Without any pictures, output the records exactly as they are.
(Task material begins)
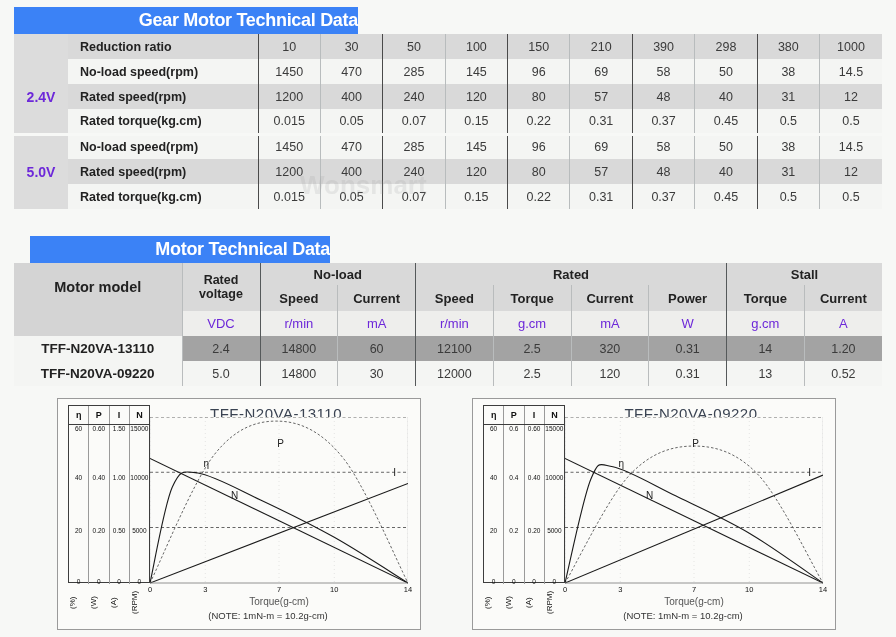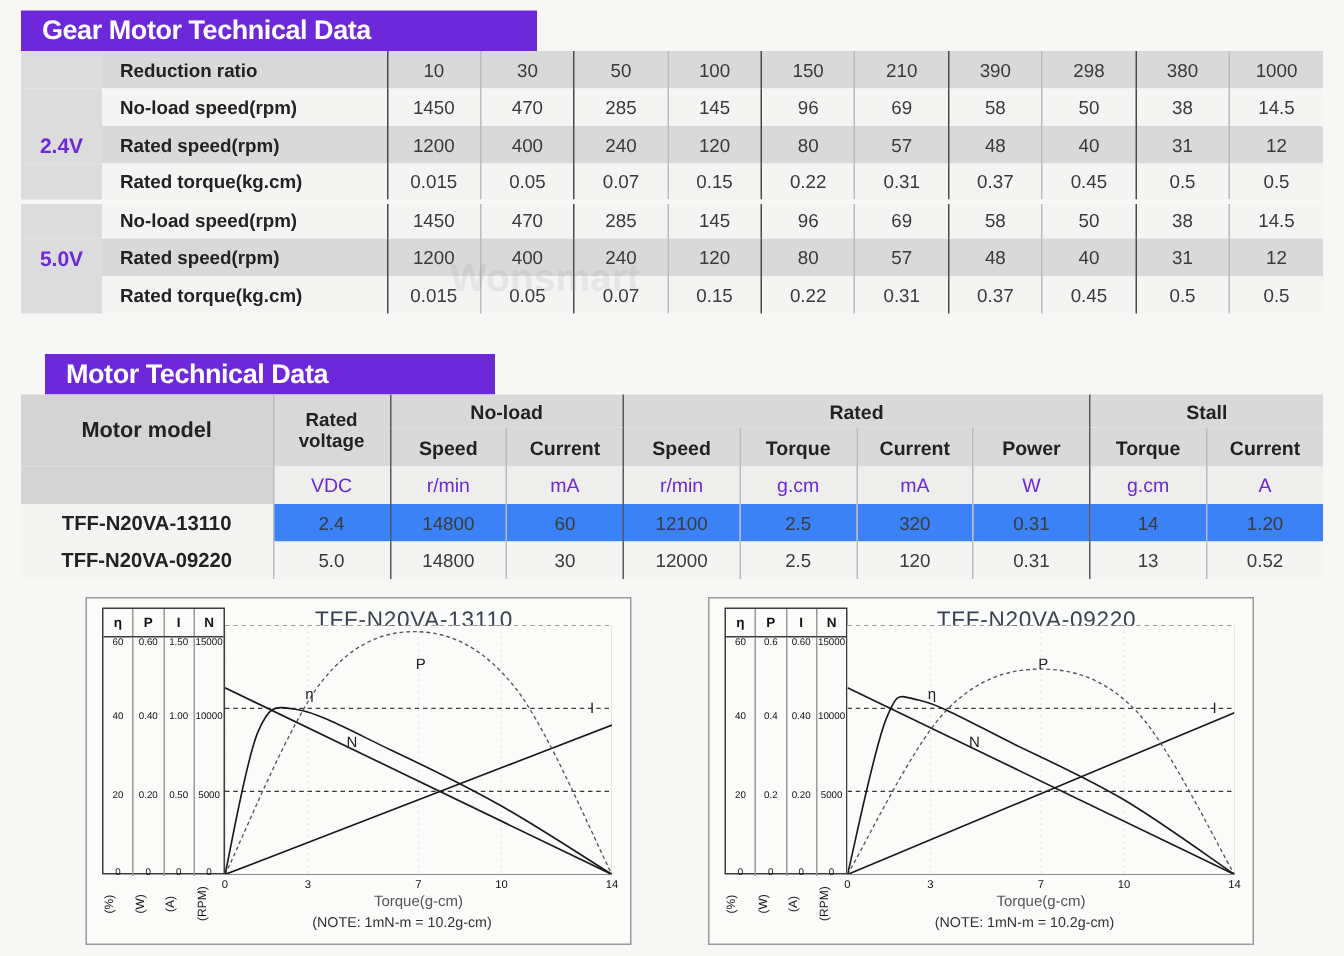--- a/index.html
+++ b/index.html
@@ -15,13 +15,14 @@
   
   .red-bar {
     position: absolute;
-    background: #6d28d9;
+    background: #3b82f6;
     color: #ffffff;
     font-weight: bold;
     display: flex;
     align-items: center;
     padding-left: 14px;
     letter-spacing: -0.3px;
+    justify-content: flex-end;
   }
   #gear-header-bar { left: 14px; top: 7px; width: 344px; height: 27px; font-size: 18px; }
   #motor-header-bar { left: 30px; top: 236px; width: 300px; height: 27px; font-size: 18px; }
(Task material ends)
**Answer below**
--- a/index.html
+++ b/index.html
@@ -15,13 +15,14 @@
   
   .red-bar {
     position: absolute;
-    background: #6d28d9;
+    background: #3b82f6;
     color: #ffffff;
     font-weight: bold;
     display: flex;
     align-items: center;
     padding-left: 14px;
     letter-spacing: -0.3px;
+    justify-content: flex-end;
   }
   #gear-header-bar { left: 14px; top: 7px; width: 344px; height: 27px; font-size: 18px; }
   #motor-header-bar { left: 30px; top: 236px; width: 300px; height: 27px; font-size: 18px; }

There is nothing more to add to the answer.